As I get closer and closer to God, the things I have to let go of are so small that they are almost insignificant. They won’t make or break my salvation but they do determine the closeness of my relationship with Christ. They are things like a bad attitude, fear, lack of faith, not obeying to the fullest, anger, frustration, and holding on to grudges -  just to name a few. Things people on the outside wouldn’t notice, but God sees the thoughts and intents of my heart. He knows what really lies beneath, and it’s these little things that He chooses to deliver me from as well as the big things. Like I said, they won’t make or break my salvation, but they do determine my position in Him. 

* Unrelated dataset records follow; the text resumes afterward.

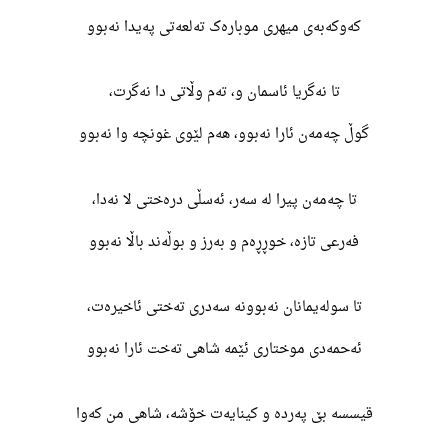
کەوکەبەی میهری موبارەک تەلعەتی پەیدا نەبوو
تا نەگریا ئاسمان و، تەم وڵاتی دا نەگرت،
گوڵ چەمەن ئارا نەبوو، هەم لێوی غونچە وا نەبوو
تا چەمەن پیرا لە سەر، ئەسڵی درەختی لا نەدا،
فەرعی تازە، خوڕڕەم و بەرز و بوڵەند باڵا نەبوو
تا سولەیمانان نەبوونە سەدری تەختی ئاخیرەت،
ئەحمەدی موختاری ئێمە شاهی تەخت ئارا نەبوو
قیسسە بێ پەردە و کینایەت خۆشە، شاهی من کەوا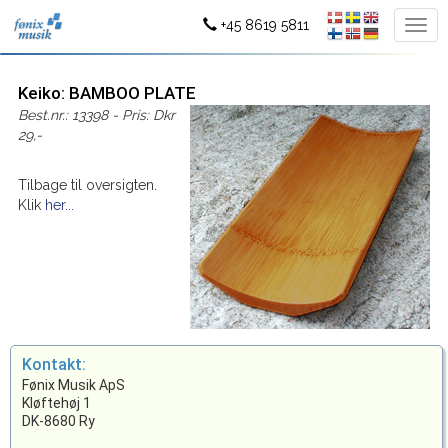
+45 8619 5811
Keiko: BAMBOO PLATE
Best.nr.: 13398 - Pris: Dkr
29,-
Tilbage til oversigten.
Klik
her...
Kontakt:
Fønix Musik ApS
Kløftehøj 1
DK-8680 Ry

One of my favorite verses in scripture is a promise found in Habakkuk 3:19 where it says “the Lord God is my strength; He will make my feet like hind’s feet. He will make me to walk upon my high places.” That means that I won’t always be stopped by obstacles and I won’t always be bound by limitations, but I will learn to lightly hop right over them as if they were stepping stones and keep on going until I have reached the highest summit of who He called me to be. I will follow the path laid for me by the Good Shepherd, knowing that He loves and cares most tenderly for me, and that He will guide me each step of the way. And at the end of the journey I will find myself walking on my high places, just like that bird I saw Sunday morning, standing on top of that tree, weightless.